_Pose landmark coordinates_
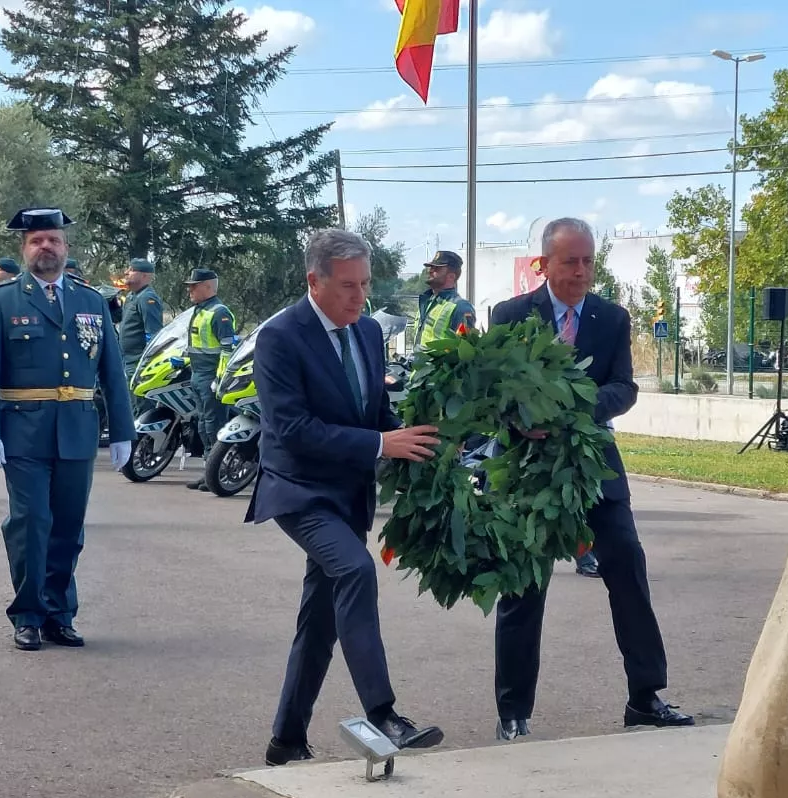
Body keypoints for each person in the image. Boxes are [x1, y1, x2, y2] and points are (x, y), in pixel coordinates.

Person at [487, 218, 695, 741]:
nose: (580, 272)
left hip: (594, 461)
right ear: (545, 264)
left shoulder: (611, 317)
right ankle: (513, 711)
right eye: (570, 262)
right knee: (524, 582)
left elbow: (624, 388)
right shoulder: (510, 315)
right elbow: (493, 393)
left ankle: (645, 698)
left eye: (587, 262)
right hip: (528, 469)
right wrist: (519, 418)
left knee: (626, 562)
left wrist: (571, 407)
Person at [249, 227, 445, 766]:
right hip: (299, 491)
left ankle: (286, 740)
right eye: (348, 287)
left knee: (319, 620)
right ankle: (383, 713)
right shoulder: (280, 337)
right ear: (315, 282)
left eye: (366, 284)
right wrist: (382, 442)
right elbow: (292, 429)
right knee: (355, 569)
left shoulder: (366, 334)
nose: (361, 297)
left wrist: (418, 442)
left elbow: (374, 414)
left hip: (348, 493)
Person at [0, 208, 134, 651]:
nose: (47, 247)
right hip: (22, 431)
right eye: (37, 241)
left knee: (68, 526)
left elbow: (112, 371)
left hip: (77, 429)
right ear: (24, 249)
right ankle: (28, 613)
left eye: (54, 241)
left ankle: (59, 612)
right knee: (30, 521)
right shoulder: (0, 301)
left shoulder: (90, 301)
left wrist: (122, 430)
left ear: (66, 248)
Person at [182, 267, 237, 490]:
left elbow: (227, 350)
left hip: (210, 377)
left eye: (193, 287)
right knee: (203, 425)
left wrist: (220, 378)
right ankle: (208, 472)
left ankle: (219, 471)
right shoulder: (199, 310)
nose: (190, 291)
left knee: (214, 425)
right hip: (197, 374)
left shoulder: (219, 312)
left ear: (207, 287)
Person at [414, 250, 475, 347]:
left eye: (437, 268)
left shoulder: (461, 307)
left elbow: (464, 347)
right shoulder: (427, 301)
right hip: (419, 361)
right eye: (431, 267)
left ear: (451, 276)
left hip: (439, 362)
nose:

_Description of the task_
Read the data above and count the lines that include "elbow". Answer only with the count.

_Exercise output_
7